* [Work to do]:
1 – In the text below on dispute resolution in Germany, how soon must the parties accept a conciliation award for it to become binding on them?
2 – The dispute resolution text below opens by describing several procedures, one per paragraph. Name each procedure that its first three paragraphs describe.
3 – Using the dispute resolution text below, decide whether each statement agrees with it. Answer yes or no, and quote the words that decide it.
(a) A mediator makes direct suggestions for solving a conflict.
(b) Recommendations made by conciliation boards usually bind the parties.
(c) The consensus board must have a neutral chairman.

* [Reading passage]:
# # # # #
Arbitration proceedings play a special role. The court of arbitration is an institution which is not part of the state justice system but an institution designated by the parties by virtue of an arbitration agreement. The court of arbitration makes a final decision in place of the state court.
Conciliation aims at bringing about mutual consent between the disputing parties by means of a compromise suggested by the conciliator. Should this prove to be impossible, the good offices of the conciliator will play an important role, as they will enable the parties to pick up their dialogue from where they left off and work on a solution acceptable to both sides.
Mediation does not provide the parties with a solution to the dispute; the solution has to be worked out by the parties themselves by common agreement. The mediator helps with the process of communication and with negotiations and consensus. Unlike a judge, he has no decision-making powers and, unlike an arbitrator or a conciliator, he does not make any direct suggestions for the solution of a conflict.
There are in the Federal Republic of Germany many conciliation boards which deal with the amicable resolution of consumer-related conflicts before they reach the courts. The conciliation boards are mostly organised by professional bodies (associations and confederations) and therefore define their competence according to their line of business.
Thus, conciliation boards exist in the field of vehicle repair, cleaning of textiles and other trades (building trade, radio and television engineers etc.)
If the conciliation boards make recommendations, these are not as a rule binding on the parties. However, the board's award sometimes places one-sided obligations on the business undertaking. Nevertheless, proceedings are only finally concluded when the parties have achieved a consensus and reached a settlement.
Mediation in commercial matters is on the increase in Germany. Lawyers and representatives of the world of business are making various attempts to set up mediation procedures and guarantee appropriate quality standards.
For the resolution of disputes arising from existing relationships between employers and those in vocational training, committees can be set up by the relevant bodies (in trades these are the craft guilds) in accordance with Section 111(2) of the Labour Courts Act – ArbGG. If such a committee has already been set up there is a compulsory procedural requirement for the case to be brought before it.
The conciliation award is binding on the parties if they accept it within one week. Enforcement takes place on the basis of the settlements arranged before the committee, or the awards made by the committee, which the parties have accepted. If no settlement has been arranged, or if the conciliation award has not been accepted, the parties can bring an action before the labour court which has jurisdiction within a period of two weeks.
An application can be made to the consensus board for the resolution of disagreement between employers and the works council (Betriebsrat) pursuant to Section 76 of the Employees' Representation Act – BetrVG. The board has an in-house conciliatory function within the company. It has to be made up of equal numbers of members representing the two sides, the employers and the works council. There must also be a chairman who is neutral and on whom the two parties have to agree. In cases of dispute, a labour court has to decide on the person who is to chair the board and on the number of the board's members.
This discretionary decision of the consensus board, and a possible exceeding of discretionary powers, can be reviewed by the labour courts in response to an application made by one side within a fortnight.
# # # # #
* [Provided material]:

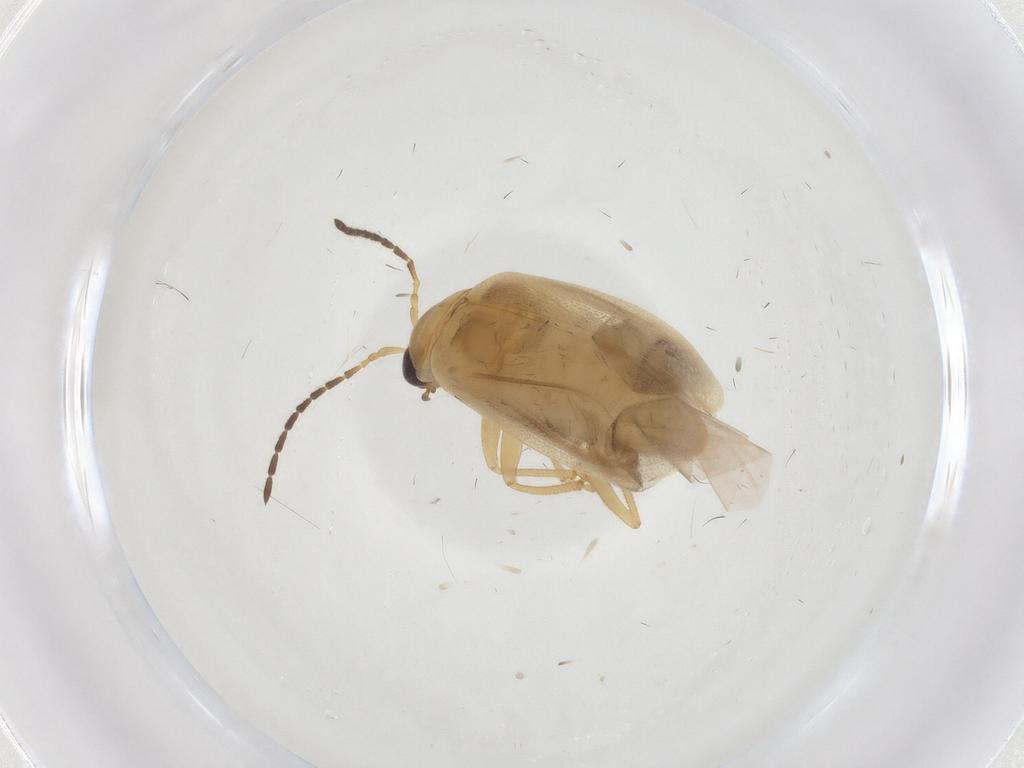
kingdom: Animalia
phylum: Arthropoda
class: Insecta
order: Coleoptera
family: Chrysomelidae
# # # # #
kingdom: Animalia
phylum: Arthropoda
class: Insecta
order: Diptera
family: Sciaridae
# # # # #
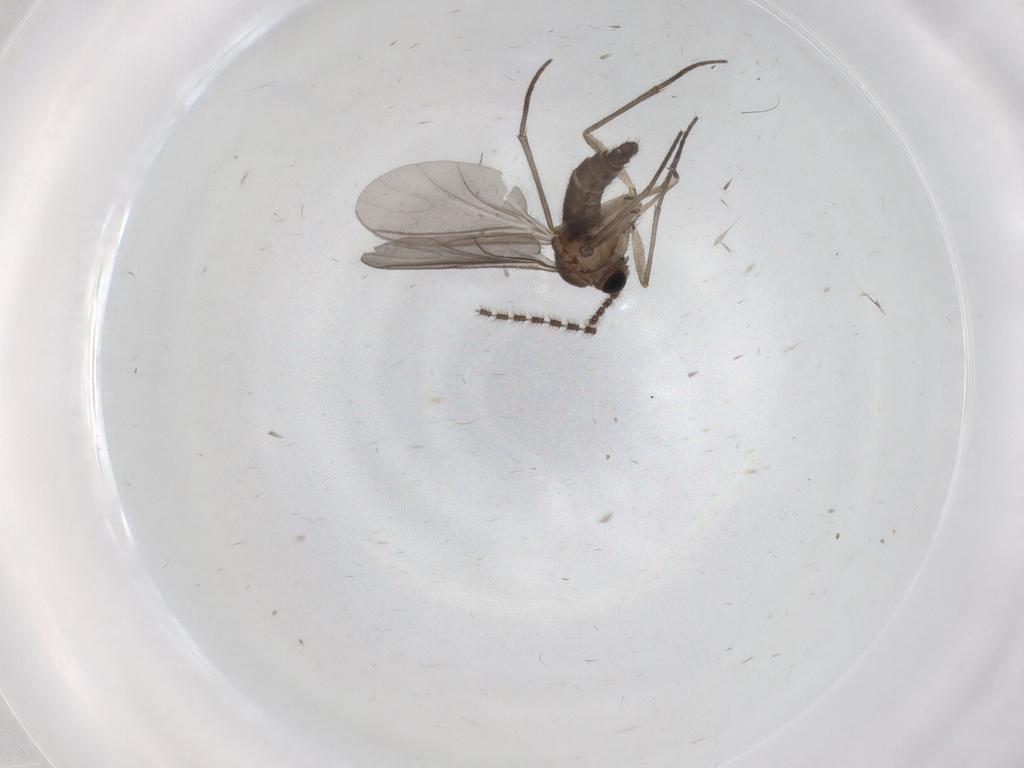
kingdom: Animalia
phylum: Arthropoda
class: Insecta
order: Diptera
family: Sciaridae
# # # # #
* [Exercise results]:
1 – Within one week.

2 – Arbitration, conciliation, mediation

3 –
(a) No: "he does not make any direct suggestions for the solution of a conflict"
(b) No: "these are not as a rule binding on the parties"
(c) Yes: "There must also be a chairman who is neutral and on whom the two parties have to agree"